La llamada puede durar demasiado para que Jill se arriesgue a dejar las luces encendidas con el motor apagado. Ciertamente, no confía lo bastante en Connie y ni siquiera en Gavin para dejar las llaves puestas. Saca la llave de la ignición, sale bruscamente del coche y camina junto a él, poniendo una mano en el tejado pegajoso. Dos pasos diagonales desde la parte trasera del coche la acercan tanto a la cabina que la siente cernirse sobre ella como una amenaza. Se dirige torpemente a la puerta, tan húmeda que parece cercana a oxidarse, y localiza la chorreante manilla. Al entrar, la cabina se enciende con un resplandor que podría pensarse que proviene del suelo en lugar del pequeño techo. Las luces permanecen encendidas cuando cierra la puerta, con un chasquido que parece encontrar un eco en el seto de detrás de la cabina.

No hay guía telefónica en la oxidada balda metálica, pero no la necesita. Alguien ha pintado símbolos incomprensibles en el espejo y en los anuncios, tornando ilegibles las palabras y atrapando su cansado rostro en una espesa telaraña. La oscura pintura llega también al teléfono. Al levantar el frío auricular, la luz se atenúa como si hubiera menguada por culpa de una bocanada de niebla. Marca uno de los teléfonos de tres dígitos más recordables del mundo tan pronto como tiene tono, por muy apagado que este sea.

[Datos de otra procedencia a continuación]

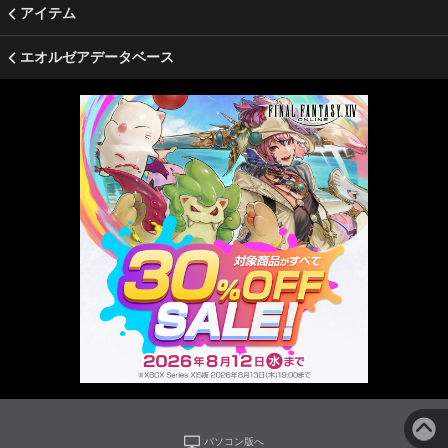
アイテム
エオルゼアデータベース
パソコン版へ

– ¿Hola? ¿Operadora? ¿Hola?

– Operadora.

Apenas le sorprende que a estas horas de la noche la voz femenina de la operadora suene tan mecánica.

– No estoy segura de qué servicio necesito -admite Jill.

– ¿Cuál?

– Es una emergencia. Alguien ha estado atrapado en un montacargas durante horas, y no hay energía eléctrica alguna en el edificio. ¿Puede pasarme con quien se encargue de esos asuntos?

– Pasada.

La voz se corta antes de pronunciar la última sílaba, y a los pocos segundos, otra tan similar que Jill podría perfectamente confundirla con la anterior aparece en el auricular.

– Servicio de emergencias energéticas.

– Se nos ha ido la electricidad. ¿Ese es su campo, verdad?

– Electricidad. Sí.

– Es porque una persona está atrapada en un montacargas. ¿También se encargan de eso?

– Sí.

– No sé si conocen la zona. Es bastante nueva, Fenny Meadows.

– Sí.

Jill llevaba mucho tiempo sin escuchar a alguien que estuviera tan de acuerdo con ella; ahora la voz suena entusiasta.